(Saved data entries)
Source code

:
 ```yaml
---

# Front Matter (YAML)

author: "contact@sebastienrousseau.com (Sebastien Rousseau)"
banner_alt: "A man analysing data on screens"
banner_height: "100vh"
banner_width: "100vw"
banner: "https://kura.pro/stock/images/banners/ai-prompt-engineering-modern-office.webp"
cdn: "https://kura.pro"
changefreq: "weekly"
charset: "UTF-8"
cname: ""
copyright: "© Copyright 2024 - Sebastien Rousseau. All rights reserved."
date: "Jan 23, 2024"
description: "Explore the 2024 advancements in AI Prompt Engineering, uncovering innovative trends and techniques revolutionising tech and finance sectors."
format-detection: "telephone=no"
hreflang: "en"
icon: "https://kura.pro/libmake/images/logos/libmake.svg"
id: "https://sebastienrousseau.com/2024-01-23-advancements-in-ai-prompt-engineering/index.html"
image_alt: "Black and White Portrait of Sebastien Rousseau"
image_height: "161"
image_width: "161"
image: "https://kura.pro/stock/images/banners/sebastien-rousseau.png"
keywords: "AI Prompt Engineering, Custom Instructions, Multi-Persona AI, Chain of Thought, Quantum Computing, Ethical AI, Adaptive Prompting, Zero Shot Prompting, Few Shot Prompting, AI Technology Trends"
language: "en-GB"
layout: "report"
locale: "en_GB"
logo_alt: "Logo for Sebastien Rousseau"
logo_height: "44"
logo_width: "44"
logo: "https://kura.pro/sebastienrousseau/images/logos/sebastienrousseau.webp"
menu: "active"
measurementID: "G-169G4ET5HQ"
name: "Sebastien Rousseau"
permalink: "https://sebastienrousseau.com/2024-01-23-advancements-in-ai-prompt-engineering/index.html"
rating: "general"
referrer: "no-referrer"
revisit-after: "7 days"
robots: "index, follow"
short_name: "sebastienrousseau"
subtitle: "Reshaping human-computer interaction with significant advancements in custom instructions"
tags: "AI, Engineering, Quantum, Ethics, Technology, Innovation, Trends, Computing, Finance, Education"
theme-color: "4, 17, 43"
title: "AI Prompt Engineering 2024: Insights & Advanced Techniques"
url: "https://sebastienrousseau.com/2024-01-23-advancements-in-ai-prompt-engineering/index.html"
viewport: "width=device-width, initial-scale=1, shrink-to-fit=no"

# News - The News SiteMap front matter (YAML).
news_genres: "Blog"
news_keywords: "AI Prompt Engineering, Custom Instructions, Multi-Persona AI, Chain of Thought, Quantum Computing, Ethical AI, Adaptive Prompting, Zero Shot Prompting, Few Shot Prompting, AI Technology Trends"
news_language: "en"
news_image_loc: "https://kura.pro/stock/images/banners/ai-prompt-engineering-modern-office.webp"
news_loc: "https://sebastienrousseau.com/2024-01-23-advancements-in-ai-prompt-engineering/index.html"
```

• _Work required_: Copy every record exactly, leaving each line intact.

• _Written solution_:
Source code

:
 ```yaml
---

# Front Matter (YAML)

author: "contact@sebastienrousseau.com (Sebastien Rousseau)"
banner_alt: "A man analysing data on screens"
banner_height: "100vh"
banner_width: "100vw"
banner: "https://kura.pro/stock/images/banners/ai-prompt-engineering-modern-office.webp"
cdn: "https://kura.pro"
changefreq: "weekly"
charset: "UTF-8"
cname: ""
copyright: "© Copyright 2024 - Sebastien Rousseau. All rights reserved."
date: "Jan 23, 2024"
description: "Explore the 2024 advancements in AI Prompt Engineering, uncovering innovative trends and techniques revolutionising tech and finance sectors."
format-detection: "telephone=no"
hreflang: "en"
icon: "https://kura.pro/libmake/images/logos/libmake.svg"
id: "https://sebastienrousseau.com/2024-01-23-advancements-in-ai-prompt-engineering/index.html"
image_alt: "Black and White Portrait of Sebastien Rousseau"
image_height: "161"
image_width: "161"
image: "https://kura.pro/stock/images/banners/sebastien-rousseau.png"
keywords: "AI Prompt Engineering, Custom Instructions, Multi-Persona AI, Chain of Thought, Quantum Computing, Ethical AI, Adaptive Prompting, Zero Shot Prompting, Few Shot Prompting, AI Technology Trends"
language: "en-GB"
layout: "report"
locale: "en_GB"
logo_alt: "Logo for Sebastien Rousseau"
logo_height: "44"
logo_width: "44"
logo: "https://kura.pro/sebastienrousseau/images/logos/sebastienrousseau.webp"
menu: "active"
measurementID: "G-169G4ET5HQ"
name: "Sebastien Rousseau"
permalink: "https://sebastienrousseau.com/2024-01-23-advancements-in-ai-prompt-engineering/index.html"
rating: "general"
referrer: "no-referrer"
revisit-after: "7 days"
robots: "index, follow"
short_name: "sebastienrousseau"
subtitle: "Reshaping human-computer interaction with significant advancements in custom instructions"
tags: "AI, Engineering, Quantum, Ethics, Technology, Innovation, Trends, Computing, Finance, Education"
theme-color: "4, 17, 43"
title: "AI Prompt Engineering 2024: Insights & Advanced Techniques"
url: "https://sebastienrousseau.com/2024-01-23-advancements-in-ai-prompt-engineering/index.html"
viewport: "width=device-width, initial-scale=1, shrink-to-fit=no"

# News - The News SiteMap front matter (YAML).
news_genres: "Blog"
news_keywords: "AI Prompt Engineering, Custom Instructions, Multi-Persona AI, Chain of Thought, Quantum Computing, Ethical AI, Adaptive Prompting, Zero Shot Prompting, Few Shot Prompting, AI Technology Trends"
news_language: "en"
news_image_loc: "https://kura.pro/stock/images/banners/ai-prompt-engineering-modern-office.webp"
news_loc: "https://sebastienrousseau.com/2024-01-23-advancements-in-ai-prompt-engineering/index.html"
```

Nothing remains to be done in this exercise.